Murphy Halts Penalties for Underage Public Drinking
The summer of 2023 had seen much underage drinking not only in Cape May County but much all over the state of New Jersey.
What made this increase of underage drinking was the introduction of decriminalizing public drinking for those under 21.
Under the law enacted and enforced in 2021, police are prohibited from conducting searches of young individuals for concealed beer cans, and they are not allowed to stop them based on the smell of marijuana.
Instead, officers can issue written warnings to individuals under 21 found with either marijuana or alcohol. However, these warnings must adhere to certain restrictions, raising concerns among both parents and law enforcement.
Many towns can attest that this law has led to significant issues, particularly in shore towns, impacting those under 21. When people go on vacation, they often tend to relax, a behavior that extends to young adults.
These individuals sometimes choose to unwind on beaches or boardwalks, where they may lack control over their alcohol or marijuana intake due to their age.
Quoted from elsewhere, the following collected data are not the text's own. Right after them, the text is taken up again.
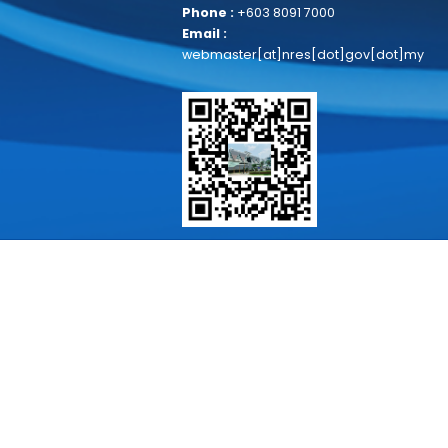
HUBUNGI KAMI
Kementerian Sumber Asli dan
Kelestarian Alam
Block F11, Kompleks F
Lebuh Perdana Timur, Presint 1
62000 Putrajaya, Malaysia
Phone :
+603 8091 7000
Email :
webmaster[at]nres[dot]gov[dot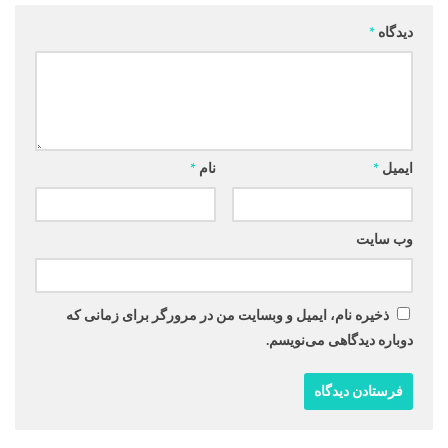
دیدگاه
*
ایمیل
*
نام
*
وب‌ سایت
ذخیره نام، ایمیل و وبسایت من در مرورگر برای زمانی که
دوباره دیدگاهی می‌نویسم.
This combination of factors has resulted in various problems, including increased fights, large and uncontrollable gatherings, and the unwelcome smell of marijuana.
In response, the state was seeking to address these issues by introducing fines for those caught underage. Unlike the previous practice of issuing warnings, individuals can now face fines for such violations.
The Identical Bill Number: S3954, was first Introduced in June of last summer before being passed by the Senate and Assembly on January 8th but was voted by New Jersey Governor Phil Murphy.
In a response to the bill, Governor Murphy expressed reservations about the proposed fines and advocated for changes in the legislation.
The proposed bill not only addresses fines for juvenile alcohol possession but also amends the provisions related to law enforcement officers’ interactions with juveniles suspected of possessing alcohol or marijuana.
Governor Murphy highlights that a previous amendment to N.J.S.A. 2C:30-6.1 lowered the threshold for law enforcement officers to be found guilty of deprivation of civil rights in such cases.
The current bill seeks to revert that section to its original language, emphasizing that the aggrieved individual must prove that the officer acted with the purpose of intimidating or discriminating based on a protected characteristic.
Governor Murphy argues that fines and fees do not effectively deter delinquent behavior and may lead to repeated encounters with the criminal legal system for affluent individuals.
Additionally, the Governor emphasizes that juveniles without financial resources, disproportionately individuals of color, may face further legal consequences due to non-payment, affecting not only the juvenile but the entire family unit.
The recommended amendments would include changed that allow law enforcement to issue written warnings to individuals under the age of 21 found in possession of alcohol.
In cases involving individuals under the age of 18, the police have the authority to notify parents or guardians. Repeat offenders will receive educational materials and may be referred to social services programs for further intervention.